Research Lead, Training Insights

USD 850,000 per year
SENIOR
✅ Hybrid
✅ Visa Sponsorship

Used Tools & Technologies

LLM

Required Skills & Competences

Machine Learning @ 4 Leadership @ 4 Communication @ 7 Mentoring @ 4 AI @ 4 Reinforcement Learning @ 4

Details

Anthropic’s mission is to create reliable, interpretable, and steerable AI systems. The Training Insights team measures and characterizes model capabilities across training and deployment. This Research Lead role is a hands-on leadership position: you will develop evaluation strategy, drive original research into new evaluation methodologies, and lead a small team of researchers and research engineers to measure how capabilities emerge during training and after deployment.

Responsibilities

  • Build novel and long-horizon evaluations that test model capabilities requiring sustained reasoning, planning, and tool use over extended interactions
  • Develop measurement approaches to understand how model capabilities emerge and evolve during reinforcement learning (RL) training and after
  • Lead strategic evaluation coverage across the company and shape the evaluation narrative for model releases
  • Lead and mentor a small team of researchers and research engineers; set research direction and foster rigorous, creative research
  • Design evaluation frameworks that balance scientific rigor with production training schedules
  • Build and maintain cross-organizational relationships (Reinforcement Learning, Pretraining, Inference, Product, Alignment, Safeguards, etc.) to ensure evaluation insights inform training and deployment decisions
  • Contribute to the broader research community through publications, open-source, or external engagement on evaluation best practices

Requirements

  • Significant experience designing and running evaluations for large language models or similar complex ML systems
  • Experience leading technical projects or teams, either formally or via sustained ownership of critical research directions
  • Comfortable designing experiments and writing code; able to move between research and implementation fluidly
  • Strategic thinking about what to measure and why, not just how to measure it
  • Ability to synthesize information across multiple teams and workstreams to form a coherent picture of model capabilities
  • Strong communication skills for both technical and non-technical audiences
  • Results-oriented and able to thrive in fast-paced environments with shifting priorities
  • Care deeply about AI safety and want work to directly influence how capable AI systems are developed and deployed

Additional Qualifications (strong candidates may also have)

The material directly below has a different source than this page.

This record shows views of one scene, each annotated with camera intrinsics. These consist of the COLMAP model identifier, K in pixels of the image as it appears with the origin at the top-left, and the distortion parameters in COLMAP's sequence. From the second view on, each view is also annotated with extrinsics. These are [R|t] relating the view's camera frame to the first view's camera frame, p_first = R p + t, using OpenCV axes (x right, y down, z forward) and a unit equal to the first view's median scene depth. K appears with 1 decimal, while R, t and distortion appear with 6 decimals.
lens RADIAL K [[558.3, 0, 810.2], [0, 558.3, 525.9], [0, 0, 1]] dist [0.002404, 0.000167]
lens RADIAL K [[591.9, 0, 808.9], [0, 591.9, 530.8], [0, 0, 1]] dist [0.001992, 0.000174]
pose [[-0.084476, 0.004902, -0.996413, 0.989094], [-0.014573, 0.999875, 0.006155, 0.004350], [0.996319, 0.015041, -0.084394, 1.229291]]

  • Experience building evaluations for long-horizon or agentic tasks
  • Deep familiarity with reinforcement learning training dynamics and how model behavior changes during training
  • Published research in machine learning evaluation, benchmarking, or related areas
  • Experience with safety evaluation frameworks and red teaming methodologies
  • Background in psychometrics, experimental psychology, or other measurement-focused disciplines
  • Track record of communicating evaluation results to inform high-stakes decisions about model development or deployment
  • Experience managing or mentoring researchers and engineers

Representative Projects

  • Design and implement suites of long-horizon evaluations for sustained reasoning, planning, and tool use
  • Build systems to track capability development across RL training checkpoints and surface insights about when/how capabilities emerge
  • Conduct cross-organizational audits of evaluation coverage and prioritize new evaluations to fill gaps across Pretraining, RL, Inference, and Product
  • Develop evaluation methodology and narrative for major model releases
  • Research and prototype novel evaluation approaches for capabilities that are difficult to measure with existing benchmarks
  • Lead efforts to build reusable evaluation infrastructure serving multiple research teams

Compensation

Annual Salary: $850,000 - $850,000 USD

Logistics

  • Education: At least a Bachelor's degree in a related field or equivalent experience
  • Location-based hybrid policy: staff are expected to be in one of Anthropic's offices at least 25% of the time (some roles may require more time in office)
  • Remote-friendly (travel required); role lists San Francisco, CA and New York City, NY as office locations
  • Visa sponsorship: Anthropic indicates they do sponsor visas and retain an immigration lawyer to help, though sponsorship is not guaranteed for every role/candidate

Benefits

  • Competitive compensation and benefits
  • Optional equity donation matching
  • Generous vacation and parental leave
  • Flexible working hours
  • Office space for collaboration

How Anthropic is different

Anthropic organizes as a cohesive team on a few large-scale research efforts, values impact over smaller puzzles, and treats AI research as an empirical science. Frequent research discussions and strong emphasis on communication are core to the culture.